En ese momento, las feromonas puras de lobo de Ceres se esparcieron, obligando a la niebla negra alrededor del esqueleto de Sheila a retroceder.
—Buena chica —murmuré, con lágrimas nublando mi visión.
Ceres estaba haciendo un trabajo fantástico y me conmovía aún más ver lo determinada que estaba.
Entonces, sucedió algo alucinante. Mientras la niebla bailaba alrededor del esqueleto, fragmentos de los recuerdos de Sheila aparecieron ante nosotros.
Un fragmento mostraba a Sheila riendo en el bosque, corriendo alegremente, mientras otro la mostraba entrenando a lobos más jóvenes de su tribu, hasta que al final, la parte más dolorosa de sus recuerdos salió a la luz. Sheila sostenía el rostro de Adrian durante su último momento.
—No hay cura, Adrian.
—¡No! ¡Sheila! Quédate conmigo —se lamentó Adrian.
—Déjame ir antes de que tú también te pierdas —dijo Sheila triste y débilmente.
—No lo haré —había prometido Adrian—. Encontraré una manera. Te traeré de vuelta.
—No te obsesiones tanto, Adrian… No enloquezcas —había murmurado—. Vive. Eso es todo lo que quiero para ti.
Luego las visiones se hicieron añicos.
Adrian cayó de rodillas inmediatamente, sosteniendo su cabeza.
—Estas son mentiras… Ella simplemente no sabía que era posible.
—Ella eligió la paz —lo interrumpí—. Mientras tú elegiste el camino equivocado.
Adrian estaba en negación, y nada podría hacerle cambiar de opinión. No estaba dispuesto a escuchar. En cambio, continuó manipulando la fuerza oscura.
—Ven a mí —le ordenó a la niebla y esta respondió.
No solo se enroscó a su alrededor, sino que esta vez, fluyó dentro de él, a través de su boca, sus ojos, nariz y su piel. Se sacudió mientras venas negras se extendían por todo su cuerpo.

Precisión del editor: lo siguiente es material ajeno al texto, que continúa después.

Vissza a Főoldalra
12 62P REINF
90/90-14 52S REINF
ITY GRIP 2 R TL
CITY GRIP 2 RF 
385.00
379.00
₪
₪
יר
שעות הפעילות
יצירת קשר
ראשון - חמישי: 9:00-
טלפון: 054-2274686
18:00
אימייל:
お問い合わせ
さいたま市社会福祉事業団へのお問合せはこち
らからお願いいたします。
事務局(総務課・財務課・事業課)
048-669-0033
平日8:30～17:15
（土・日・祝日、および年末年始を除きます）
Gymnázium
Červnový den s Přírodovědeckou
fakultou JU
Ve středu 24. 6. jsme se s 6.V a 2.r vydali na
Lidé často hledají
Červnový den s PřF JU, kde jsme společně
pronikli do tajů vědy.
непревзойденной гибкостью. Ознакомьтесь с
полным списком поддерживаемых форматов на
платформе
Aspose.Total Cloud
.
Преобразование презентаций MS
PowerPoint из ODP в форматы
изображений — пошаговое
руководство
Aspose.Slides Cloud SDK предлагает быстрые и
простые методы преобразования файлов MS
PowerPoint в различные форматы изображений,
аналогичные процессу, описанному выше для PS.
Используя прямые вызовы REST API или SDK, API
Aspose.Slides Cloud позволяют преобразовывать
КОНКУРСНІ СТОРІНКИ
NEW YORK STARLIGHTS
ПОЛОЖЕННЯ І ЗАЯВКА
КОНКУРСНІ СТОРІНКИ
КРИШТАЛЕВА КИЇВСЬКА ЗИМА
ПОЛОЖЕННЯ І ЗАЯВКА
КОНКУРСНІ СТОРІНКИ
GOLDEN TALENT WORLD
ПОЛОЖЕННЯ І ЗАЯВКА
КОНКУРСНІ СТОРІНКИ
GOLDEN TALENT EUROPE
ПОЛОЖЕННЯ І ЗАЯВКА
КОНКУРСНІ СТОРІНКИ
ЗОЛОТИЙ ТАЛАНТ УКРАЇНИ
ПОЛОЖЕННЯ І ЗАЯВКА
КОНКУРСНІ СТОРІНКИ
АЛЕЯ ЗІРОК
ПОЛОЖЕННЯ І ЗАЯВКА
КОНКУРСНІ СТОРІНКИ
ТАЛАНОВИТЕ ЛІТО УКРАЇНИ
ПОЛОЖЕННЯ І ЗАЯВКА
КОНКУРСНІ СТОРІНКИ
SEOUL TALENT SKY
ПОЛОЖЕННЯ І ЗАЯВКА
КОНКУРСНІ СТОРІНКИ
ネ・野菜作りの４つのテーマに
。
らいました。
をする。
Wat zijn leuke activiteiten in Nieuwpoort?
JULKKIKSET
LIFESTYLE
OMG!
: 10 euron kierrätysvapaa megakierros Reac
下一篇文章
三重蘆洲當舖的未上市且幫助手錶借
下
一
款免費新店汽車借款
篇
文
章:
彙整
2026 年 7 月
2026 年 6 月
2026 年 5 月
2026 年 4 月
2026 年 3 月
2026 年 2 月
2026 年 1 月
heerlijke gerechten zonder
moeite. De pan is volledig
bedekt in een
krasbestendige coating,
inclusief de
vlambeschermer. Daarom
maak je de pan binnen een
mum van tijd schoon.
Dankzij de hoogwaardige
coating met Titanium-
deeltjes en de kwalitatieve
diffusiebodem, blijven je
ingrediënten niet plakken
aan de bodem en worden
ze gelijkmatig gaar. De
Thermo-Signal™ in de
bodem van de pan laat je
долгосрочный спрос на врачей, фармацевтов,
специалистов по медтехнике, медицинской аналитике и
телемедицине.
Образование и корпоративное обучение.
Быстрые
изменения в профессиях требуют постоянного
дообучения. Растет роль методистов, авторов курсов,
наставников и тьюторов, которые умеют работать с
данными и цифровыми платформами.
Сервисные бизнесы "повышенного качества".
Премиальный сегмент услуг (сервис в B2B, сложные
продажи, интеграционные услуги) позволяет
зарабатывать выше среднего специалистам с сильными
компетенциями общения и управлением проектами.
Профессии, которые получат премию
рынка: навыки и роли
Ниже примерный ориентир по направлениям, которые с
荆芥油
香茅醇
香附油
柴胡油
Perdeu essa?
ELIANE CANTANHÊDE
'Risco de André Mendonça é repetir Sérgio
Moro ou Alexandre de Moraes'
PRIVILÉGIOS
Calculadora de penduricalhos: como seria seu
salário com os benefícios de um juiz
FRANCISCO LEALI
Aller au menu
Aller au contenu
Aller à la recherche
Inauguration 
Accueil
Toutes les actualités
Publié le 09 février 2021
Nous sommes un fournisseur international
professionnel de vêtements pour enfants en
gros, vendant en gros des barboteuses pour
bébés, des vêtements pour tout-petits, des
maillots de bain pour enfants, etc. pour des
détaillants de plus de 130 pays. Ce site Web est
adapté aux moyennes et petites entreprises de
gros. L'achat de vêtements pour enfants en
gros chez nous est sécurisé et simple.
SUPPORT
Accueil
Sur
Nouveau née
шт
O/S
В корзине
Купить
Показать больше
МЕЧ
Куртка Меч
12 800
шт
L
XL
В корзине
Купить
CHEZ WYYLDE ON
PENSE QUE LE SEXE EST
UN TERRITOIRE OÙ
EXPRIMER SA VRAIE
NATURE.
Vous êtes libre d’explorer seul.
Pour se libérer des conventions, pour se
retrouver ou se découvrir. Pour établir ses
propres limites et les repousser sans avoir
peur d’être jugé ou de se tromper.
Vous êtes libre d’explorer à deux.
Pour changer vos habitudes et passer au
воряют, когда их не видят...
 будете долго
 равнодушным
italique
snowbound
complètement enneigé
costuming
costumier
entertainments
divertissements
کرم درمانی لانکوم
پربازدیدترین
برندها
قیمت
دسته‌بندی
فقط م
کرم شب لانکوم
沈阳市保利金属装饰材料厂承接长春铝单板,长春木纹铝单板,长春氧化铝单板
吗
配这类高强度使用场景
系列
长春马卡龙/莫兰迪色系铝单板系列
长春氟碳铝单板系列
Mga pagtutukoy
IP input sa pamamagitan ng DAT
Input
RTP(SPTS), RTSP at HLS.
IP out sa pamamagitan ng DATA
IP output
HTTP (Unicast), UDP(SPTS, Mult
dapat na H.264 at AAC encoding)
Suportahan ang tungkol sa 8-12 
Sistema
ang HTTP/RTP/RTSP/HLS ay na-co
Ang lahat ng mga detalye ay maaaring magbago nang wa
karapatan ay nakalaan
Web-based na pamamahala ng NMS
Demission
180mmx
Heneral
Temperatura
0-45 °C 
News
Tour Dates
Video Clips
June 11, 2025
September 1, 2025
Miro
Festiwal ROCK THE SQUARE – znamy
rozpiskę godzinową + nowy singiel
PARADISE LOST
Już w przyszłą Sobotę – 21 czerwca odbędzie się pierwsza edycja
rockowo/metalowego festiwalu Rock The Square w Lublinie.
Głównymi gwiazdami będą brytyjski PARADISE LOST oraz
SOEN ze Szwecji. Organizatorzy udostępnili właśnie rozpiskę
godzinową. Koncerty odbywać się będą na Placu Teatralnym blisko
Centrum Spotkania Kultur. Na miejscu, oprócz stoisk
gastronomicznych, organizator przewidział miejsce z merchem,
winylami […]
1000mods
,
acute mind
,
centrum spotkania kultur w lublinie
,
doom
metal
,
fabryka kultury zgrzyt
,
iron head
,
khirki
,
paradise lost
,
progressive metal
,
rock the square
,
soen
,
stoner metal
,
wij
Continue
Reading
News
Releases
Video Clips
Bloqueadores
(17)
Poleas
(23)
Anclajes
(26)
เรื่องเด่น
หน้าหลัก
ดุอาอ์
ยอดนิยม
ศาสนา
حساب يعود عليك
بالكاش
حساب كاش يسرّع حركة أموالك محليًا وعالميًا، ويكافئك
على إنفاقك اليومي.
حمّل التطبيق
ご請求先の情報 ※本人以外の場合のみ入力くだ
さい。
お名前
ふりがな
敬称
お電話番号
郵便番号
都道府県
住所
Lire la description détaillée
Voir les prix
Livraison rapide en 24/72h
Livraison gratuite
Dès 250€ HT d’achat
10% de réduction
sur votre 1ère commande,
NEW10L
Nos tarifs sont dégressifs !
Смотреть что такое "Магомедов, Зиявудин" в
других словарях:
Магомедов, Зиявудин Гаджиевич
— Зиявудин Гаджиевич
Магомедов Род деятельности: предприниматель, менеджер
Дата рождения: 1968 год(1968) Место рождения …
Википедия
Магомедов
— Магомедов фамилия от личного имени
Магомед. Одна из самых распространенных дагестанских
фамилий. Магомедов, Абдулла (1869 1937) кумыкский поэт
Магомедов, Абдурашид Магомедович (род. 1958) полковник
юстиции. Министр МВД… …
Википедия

—¡Adrian, detente! —grité—. Tu cuerpo no puede…
Fui interrumpida por el sonido de sus huesos crujiendo. Luego, su cuerpo se arqueó mientras se transformaba. Sin embargo, aquello en lo que se estaba convirtiendo no era algo que hubiéramos presenciado jamás. Esta transformación era más poderosa. Adrian chilló justo después de que dos formas masivas desgarraran su carne.
—¡¿Qué demonios?! —exclamé horrorizada.
Un par de alas de lobo horripilantes brotaron de su espalda en una explosión de sangre y oscuridad.
Zane se puso delante de mí otra vez, aunque se tambaleaba.
—Ya no es Adrian.
Adrian flotó en el aire, elevado por esas alas grotescas. Finalmente, Adrian se había transformado en mitad humano y mitad lobo oscuro.
Su piel era áspera y solo oscuridad emanaba de su cuerpo. Sus ojos eran de un rojo ardiente, listos para matar a cualquiera que se cruzara en su camino.
—Puedo sentirlo —su voz era más áspera y más malvada—, ¡el poder!
Entonces, la niebla negra explotó en todas direcciones, tragándose la mayor parte del altar.